__To do__: The answer is the data below, repeated exactly, with no pictures included.

__Supplied material__:
───
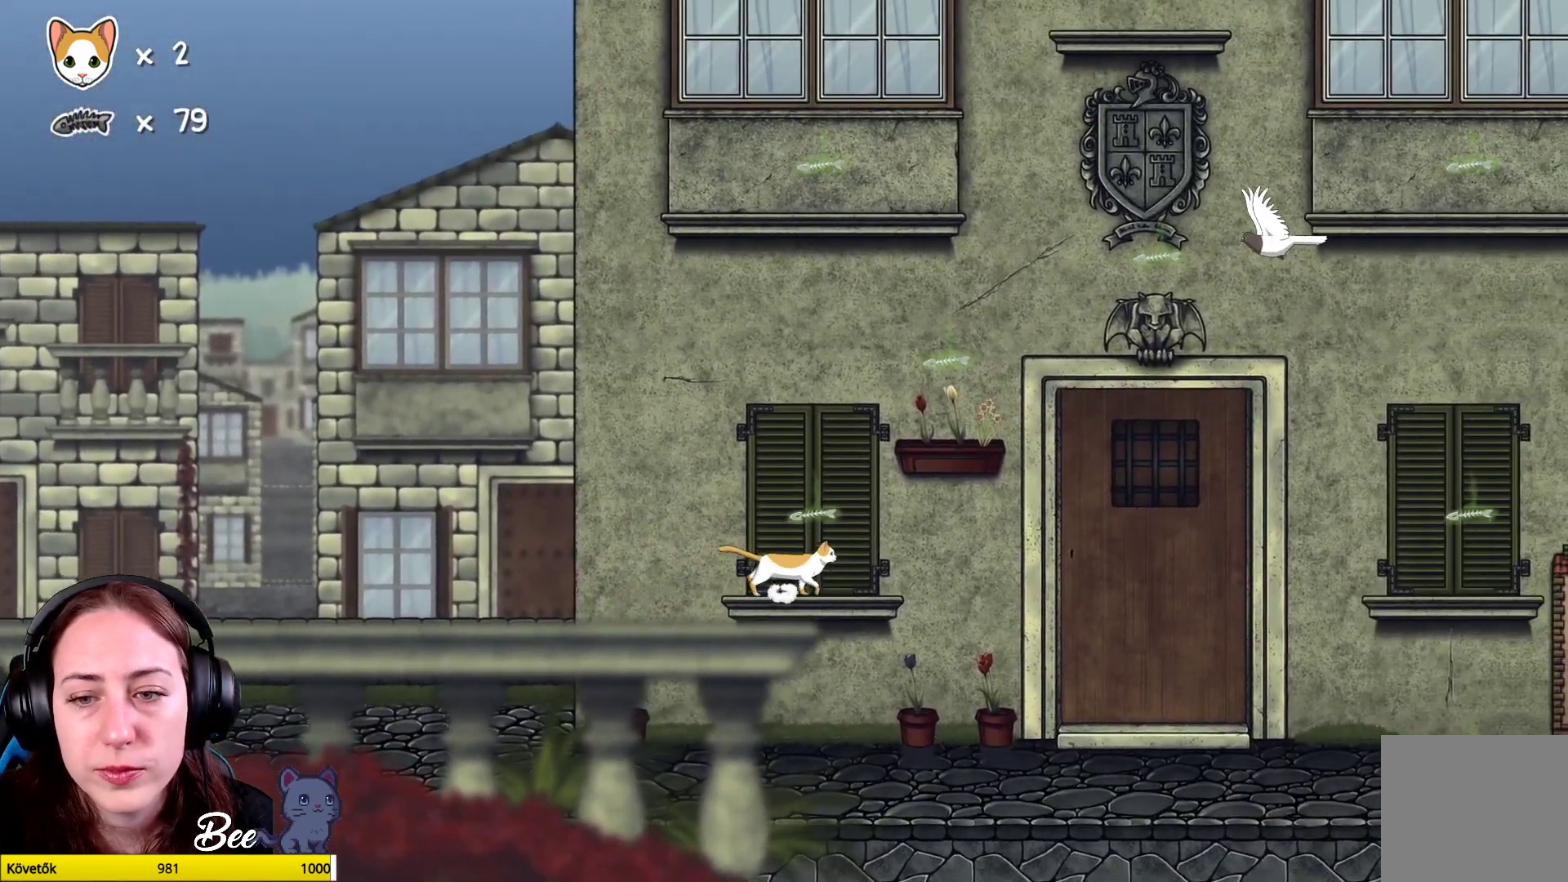
{"buttons": [], "left_stick": "up-right", "right_stick": "center", "events": [[450, "left_stick", "up-right"]]}
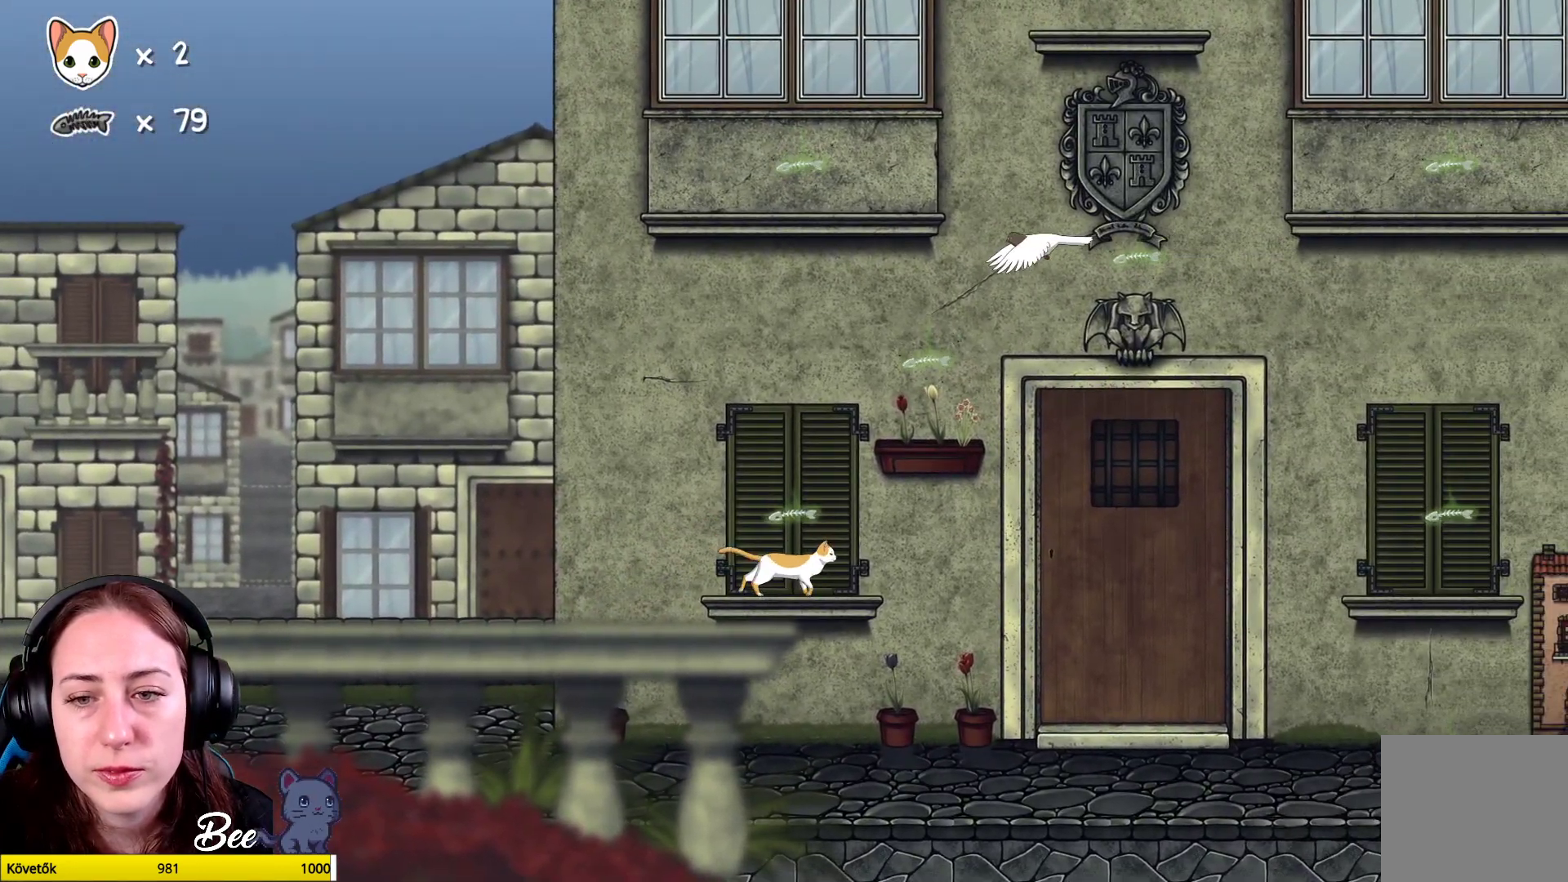
{"buttons": [], "left_stick": "center", "right_stick": "center", "events": [[117, "left_stick", "center"]]}
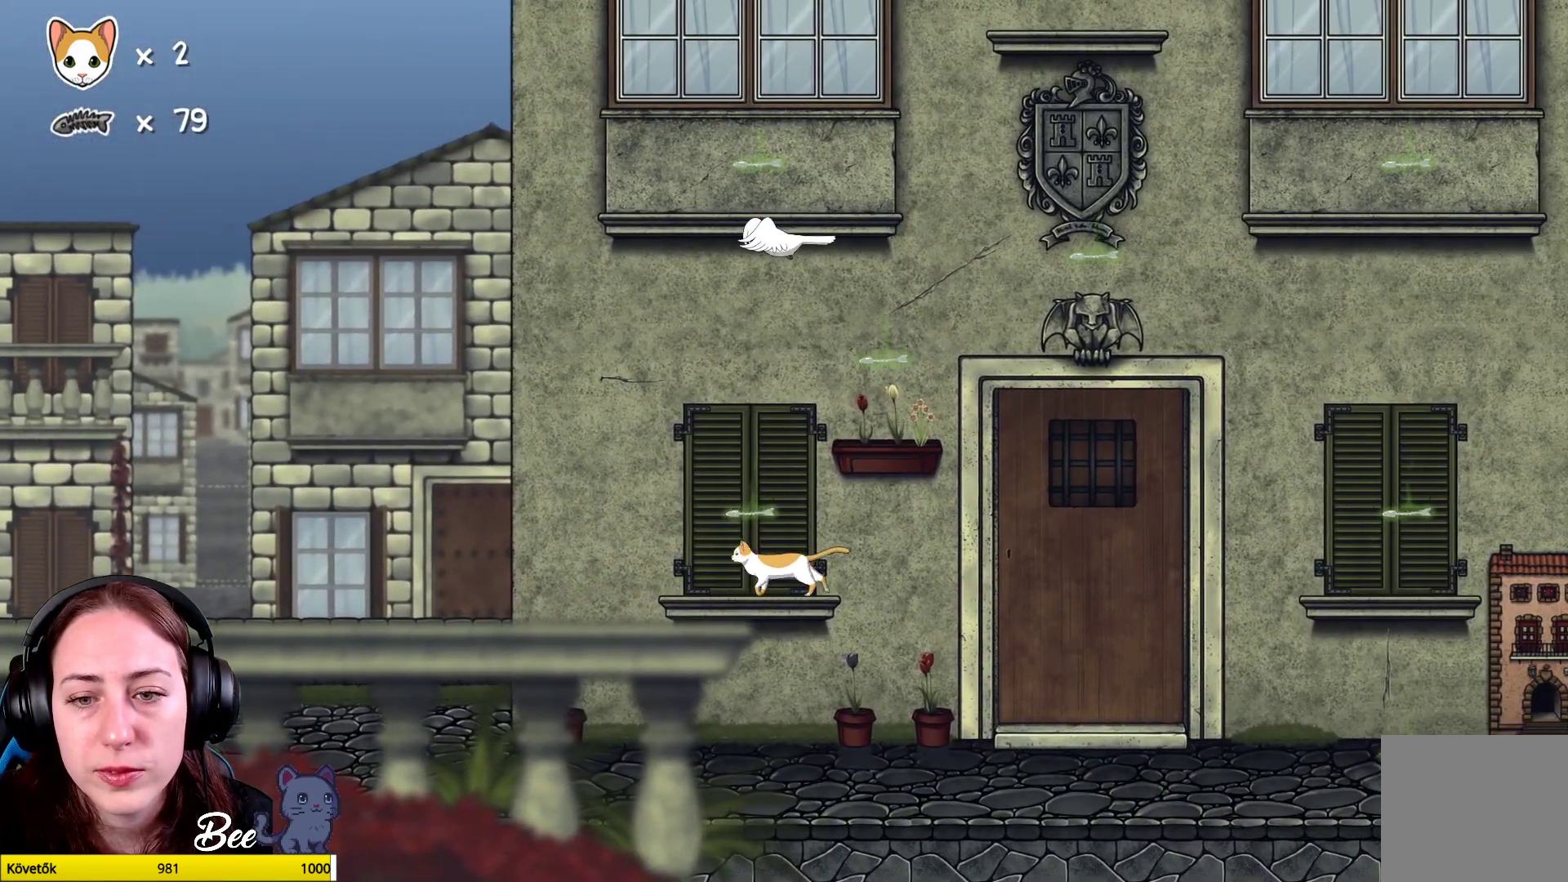
{"buttons": ["A"], "left_stick": "center", "right_stick": "center", "events": [[17, "left_stick", "up-left"], [67, "left_stick", "center"], [417, "A", "down"]]}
───
__Finished exercise__:
{"buttons": [], "left_stick": "up-right", "right_stick": "center", "events": [[450, "left_stick", "up-right"]]}
{"buttons": [], "left_stick": "center", "right_stick": "center", "events": [[117, "left_stick", "center"]]}
{"buttons": ["A"], "left_stick": "center", "right_stick": "center", "events": [[17, "left_stick", "up-left"], [67, "left_stick", "center"], [417, "A", "down"]]}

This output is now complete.